During all this early experimentation in 2008 and 2009, I quickly zoomed in on the little ATmega + RFM12B combo as a way to collect data around the house. But I completely ignored the power issue…
The necessity to run on battery power was something I had completely missed in the beginning. Everyone was running Arduino’s off either a 5V USB adapter or – occasionally – off a battery pack, and never much more than a few days. Being “untethered” in many projects at that time, meant being able to do something for a few hours or a day, and swapping or recharging batteries at night was easy, right?

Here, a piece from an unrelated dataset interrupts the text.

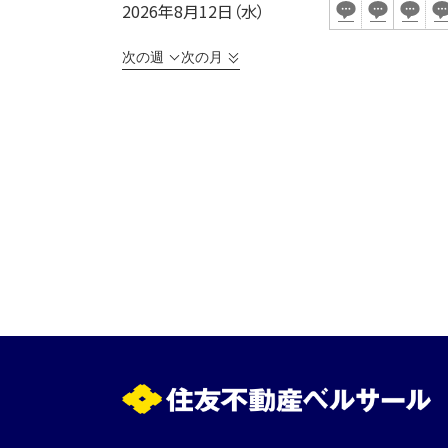
2026年8月12日（水）
次の週
次の月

It took me a full year to realise that a wireless “node” tied to a wire to run for an extended period of time made no sense. Untethered operation also implies being self-powered:
Evidently, having lots of nodes around the house would not work if batteries had to be swapped every few weeks. So far, I just worked off the premise that these nodes needed to be plugged into a power adapter – but there are plenty of cases where that is extremely cumbersome. Not only do you need a power outlet nearby, you need fat power adapters, and you have to claim all those power outlets for permanent use. It really didn’t add up, in terms of cost, and especially since the data was already being exchanged wirelessly!
Thus started the long and fascinating journey of trying to run a JeeNode on as little power as possible – something most people probably know this weblog best for. Over the years, it led to some new (for me) insights, such as: transmission draws a “huge” 25 mA, but it’s still negligible because the duration is only a few milliseconds. By far the most important parameter to optimise for is sleep-mode power consumption of the entire circuit.

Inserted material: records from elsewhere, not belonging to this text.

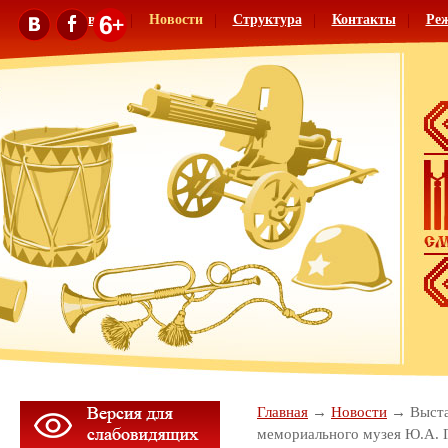
Главная
Новости
Структура
Контакты
Ре
Главная
Новости
Выст
мемориального музея Ю.А. 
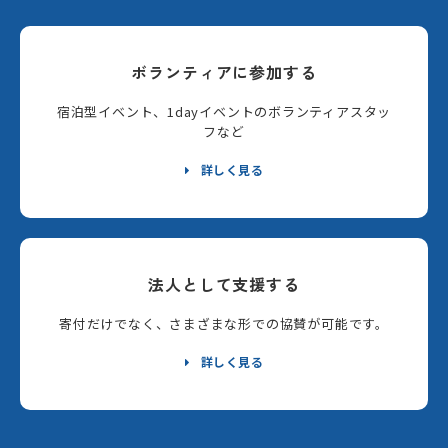
ボランティアに参加する
宿泊型イベント、1dayイベントのボランティアスタッ
フなど
詳しく見る
法人として支援する
寄付だけでなく、さまざまな形での協賛が可能です。
詳しく見る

In September 2010, i.e. one year after starting on this low-power journey, the Sleepy class was added to JeeLib, as a way to make it easy to enter low-power mode:
class Sleepy {
public:
/// start the watchdog timer (or disable it if mode < 0)
/// @param mode Enable watchdog trigger after "16 << mode" milliseconds
/// (mode 0..9), or disable it (mode < 0).
static void watchdogInterrupts (char mode);
/// enter low-power mode, wake up with watchdog, INT0/1, or pin-change
static void powerDown ();
/// Spend some time in low-power mode, the timing is only approximate.
/// @param msecs Number of milliseconds to sleep, in range 0..65535.
/// @returns 1 if all went normally, or 0 if some other interrupt occurred
static byte loseSomeTime (word msecs);
/// This must be called from your watchdog interrupt code.
static void watchdogEvent();
};
The main call was named loseSomeTime() to reflect the fact that the watchdog timer is not very accurate. Calling Sleepy::loseSomeTime(60000) gives you approximately one minute of ultra low-power sleep time, but it could be a few seconds more or less. To wait longer, you can call this code a few times, since 65,535 ms is the maximum value supported by the Sleepy class.
As a result of this little class, you can do things like put the RFM12B into sleep mode (and any other power-hungry peripherals you might have connected), go to sleep for a bit, and restore all the peripherals to their normal state. The effects can be quite dramatic, with a few orders of magnitude less power consumption. This extends a node’s battery lifetime from a few days to a few years– although you have to get all the details right to get there.
One important design decision in the JeeNode was to use a voltage regulator with a very low idle current (the MCP1700 draws 2 µA idle). As a result, when a JeeNode goes to sleep, it can be made to draw well under 10 µA.
Most nodes here at JeeLabs now keep on running for well over a year on a single battery charge. Everything has become more-or-less install and forget– very convenient!